Die "Rote Erzherzogin" Elisabeth Marie, einziges Kind des Kronprinzen Rudolf und Lieblingsenkelin von Kaiser Franz Joseph, schockte das Haus Habsburg: Sie wurde engagiertes Mitglied der Sozialdemokratie.


Hinweis: Der Inhalt dieser Seite wurde vor 12 Jahren in der Wiener Zeitung veröffentlicht. Hier geht's zu unseren neuen Inhalten.

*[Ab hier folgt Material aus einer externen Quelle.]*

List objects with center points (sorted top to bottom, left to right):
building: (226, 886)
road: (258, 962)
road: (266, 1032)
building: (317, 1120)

Erzherzogin Elisabeth Marie, die Tochter des Kronprinzen Rudolf und Lieblingsenkelin Kaiser Franz Josephs, war in der österreichischen Sozialdemokratie eine ausgesprochen exotische Erscheinung. Ein Mitglied der traditionsbewussten, erzkonservativen Habsburgerdynastie, das sich dem gegnerischen politischen Lager anschließt, das war für die meisten ihrer aristokratischen Standesgenossen ein so unerhörter Schritt, dass man es ganz einfach nicht fassen konnte. Man brach jeden Kontakt mit der Abtrünnigen ab, mied sie wie der Teufel das Weihwasser. Es kümmerte sie wenig, sie hatte damit gerechnet. Auf Seiten der Sozialdemokratie reagierte man natürlich spiegelbildlich - seitenverkehrt. Man nahm die Kronprinzentochter mit offenen Armen auf, war erfreut über diesen ungewöhnlichen Mitgliederzuwachs, den man herzeigen und publizistisch ausspielen konnte.

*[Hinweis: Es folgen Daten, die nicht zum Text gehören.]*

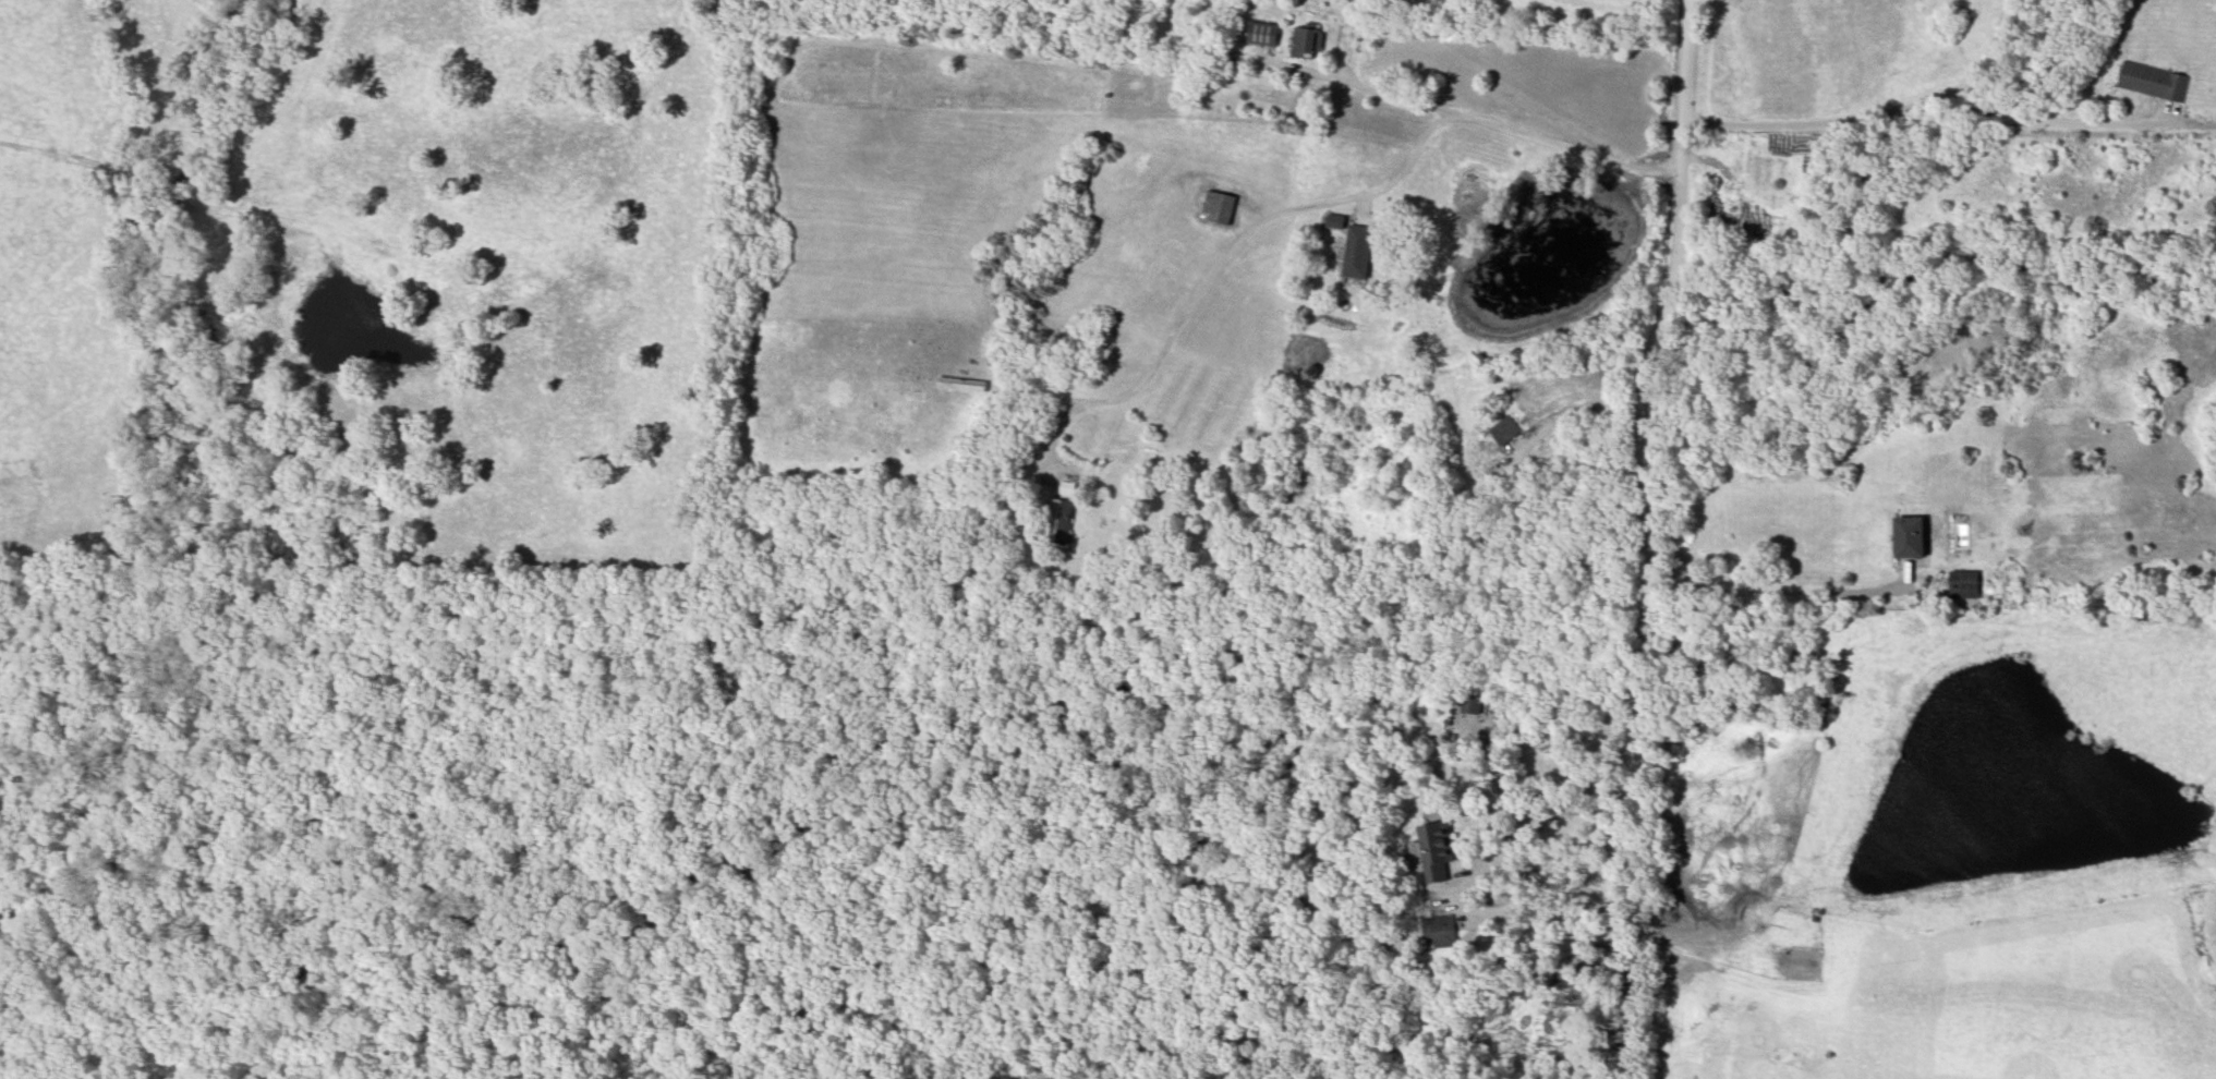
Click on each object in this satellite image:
building: (1265, 35)
building: (1308, 42)
building: (2152, 82)
road: (1928, 98)
road: (1500, 125)
building: (1220, 207)
building: (1335, 221)
building: (1360, 252)
road: (1222, 255)
building: (963, 384)
road: (1645, 393)
road: (1580, 406)
building: (1507, 429)
building: (1066, 488)
building: (991, 506)
building: (1061, 513)
building: (1912, 536)
building: (1963, 584)
road: (1753, 591)
building: (1472, 702)
road: (1557, 810)
building: (1437, 850)
building: (1441, 930)
park: (346, 1069)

Erzherzogin Elisabeth Marie, deren Todestag sich am 16. März zum 50. Mal jährt.
© Verlag Piper, Cover/Biografie, Ausschnitt.

Die Erzherzogin war eine extravagante, ins Auge stechende Persönlichkeit. Groß gewachsen, schlank, stets vornehm und modisch gekleidet, war sie mit ihrem scharf geschnittenen Profil bis in ihr mittleres Alter eine attraktive Person. So austromarxistisch war man zur Zeit eines Otto Bauer auch wieder nicht, dass für eine Persönlichkeit dieses Formats, für eine habsburgische Renegatin aus dem Zentrum des Kaiserhauses, in der Sozialdemokratischen Arbeiterpartie nicht Platz gewesen wäre.

Ehekrieg um Kinder

Ob die Genossin Elisabeth Marie Windisch-Graetz - auf diesen Namen ist ihr Mitgliedsausweis ausgestellt - Otto Bauer, die dominierende Persönlichkeit in der österreichischen Sozialdemokratie der Zwischenkriegszeit, jemals im persönlichen Gespräch begegnet ist, ist nicht nachweisbar. Mit anderen führenden Sozialdemokraten, etwa mit Karl Renner, Julius Deutsch oder Theodor Körner, hatte sie jedenfalls Kontakt.

Rückblende in die Nachkriegszeit: Die k. u. k. Doppelmonarchie ist in ihre Einzelteile zerfallen, im klein gewordenen republikanischen Österreich regieren Hunger und Not. Die Kaiserenkelin, die mit ihren vier Kindern auf ihrem Herrschaftssitz in Schönau an der Triesting (NÖ) lebt, den sie mit dem Geld des Großvaters 1911 erworben hat, spürt davon nicht allzu viel. Die Ehe mit ihrem Mann, dem leichtlebigen Fürsten Otto zu Windisch-Graetz, ist längst in die Brüche gegangen.

Um die Kinder, drei Knaben und ein Mädchen, tobt zwischen den Eltern ein unerbittlicher, gerichtsanhängiger Ehekrieg. Schließlich werden die beiden älteren Kinder der Obhut der Mutter, die beiden jüngeren dem Vater zugesprochen. Als sich die Fürstin weigert, das Gerichtsurteil zu akzeptieren, fällt der zuständige Richter einen Exekutionsbeschluss. Die Kinder sollen, wenn nötig, dem Vater "gebunden und gefesselt", übergeben werden. Am Tag der Vollziehung der richterlichen Entscheidung, am 21. März 1921, kommt es im und vor dem Schloss zu stürmischen Szenen. Die Arbeiterschaft aus Schönau und Umgebung ergreift Partei für die Fürstin und verhindert die Auslieferung der beiden Knaben. Die Angelegenheit löst in der Öffentlichkeit einen Sturm der Entrüstung aus, der bis in den Plenarsaal des Parlaments weht.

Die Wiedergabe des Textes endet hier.